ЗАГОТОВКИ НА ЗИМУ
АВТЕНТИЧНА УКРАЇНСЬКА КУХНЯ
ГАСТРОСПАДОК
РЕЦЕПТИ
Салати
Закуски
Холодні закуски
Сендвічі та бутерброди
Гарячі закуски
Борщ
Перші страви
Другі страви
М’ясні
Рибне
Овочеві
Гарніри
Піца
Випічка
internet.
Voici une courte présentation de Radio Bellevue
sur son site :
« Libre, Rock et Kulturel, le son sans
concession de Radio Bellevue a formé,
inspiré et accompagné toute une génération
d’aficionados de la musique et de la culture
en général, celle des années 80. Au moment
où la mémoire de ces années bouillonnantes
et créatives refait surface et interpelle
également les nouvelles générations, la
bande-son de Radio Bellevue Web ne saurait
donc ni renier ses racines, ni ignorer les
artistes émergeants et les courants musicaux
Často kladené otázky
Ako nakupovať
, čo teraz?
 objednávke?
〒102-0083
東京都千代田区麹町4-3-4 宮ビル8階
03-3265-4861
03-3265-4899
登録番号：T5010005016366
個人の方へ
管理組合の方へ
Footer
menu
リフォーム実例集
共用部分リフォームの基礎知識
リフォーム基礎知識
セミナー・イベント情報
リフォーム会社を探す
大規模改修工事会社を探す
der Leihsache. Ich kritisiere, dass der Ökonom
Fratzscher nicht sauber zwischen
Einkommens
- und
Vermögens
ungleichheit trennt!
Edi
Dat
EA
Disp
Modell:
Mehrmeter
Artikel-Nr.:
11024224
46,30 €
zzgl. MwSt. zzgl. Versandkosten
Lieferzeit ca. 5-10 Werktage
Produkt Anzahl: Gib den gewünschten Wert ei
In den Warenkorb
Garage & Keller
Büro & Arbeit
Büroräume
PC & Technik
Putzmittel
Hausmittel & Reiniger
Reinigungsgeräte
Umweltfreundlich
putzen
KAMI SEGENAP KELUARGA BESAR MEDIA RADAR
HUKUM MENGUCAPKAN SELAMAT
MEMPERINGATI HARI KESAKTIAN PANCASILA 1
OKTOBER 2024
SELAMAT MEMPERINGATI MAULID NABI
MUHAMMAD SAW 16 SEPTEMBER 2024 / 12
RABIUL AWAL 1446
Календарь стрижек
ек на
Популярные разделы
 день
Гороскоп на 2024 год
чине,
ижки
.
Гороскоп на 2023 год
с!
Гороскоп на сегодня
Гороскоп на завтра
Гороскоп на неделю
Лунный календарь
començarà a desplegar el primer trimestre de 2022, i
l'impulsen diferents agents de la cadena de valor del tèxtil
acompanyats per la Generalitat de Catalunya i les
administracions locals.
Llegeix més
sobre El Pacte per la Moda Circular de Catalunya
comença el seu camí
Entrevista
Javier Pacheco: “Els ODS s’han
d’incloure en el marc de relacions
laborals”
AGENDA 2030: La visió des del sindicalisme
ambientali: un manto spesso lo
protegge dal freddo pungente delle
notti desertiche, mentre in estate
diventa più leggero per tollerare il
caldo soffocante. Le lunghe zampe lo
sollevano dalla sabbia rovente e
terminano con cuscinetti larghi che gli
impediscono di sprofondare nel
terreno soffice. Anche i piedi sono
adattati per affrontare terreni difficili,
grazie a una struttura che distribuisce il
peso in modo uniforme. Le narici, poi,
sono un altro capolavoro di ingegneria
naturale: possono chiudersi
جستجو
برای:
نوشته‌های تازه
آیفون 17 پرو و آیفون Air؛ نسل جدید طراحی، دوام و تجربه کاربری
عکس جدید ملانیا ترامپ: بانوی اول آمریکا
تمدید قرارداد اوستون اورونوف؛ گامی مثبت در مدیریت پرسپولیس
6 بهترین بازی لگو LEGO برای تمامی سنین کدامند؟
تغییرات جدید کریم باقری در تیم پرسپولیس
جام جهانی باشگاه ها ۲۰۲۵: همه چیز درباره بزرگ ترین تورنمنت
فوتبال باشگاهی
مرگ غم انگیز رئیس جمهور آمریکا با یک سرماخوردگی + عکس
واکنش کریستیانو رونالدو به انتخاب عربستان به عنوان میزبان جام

-----

- [Assignment]: Within the listing above, the lines holding "Bellevue" should be counted. Give only the number.

- [Expected answer]: 3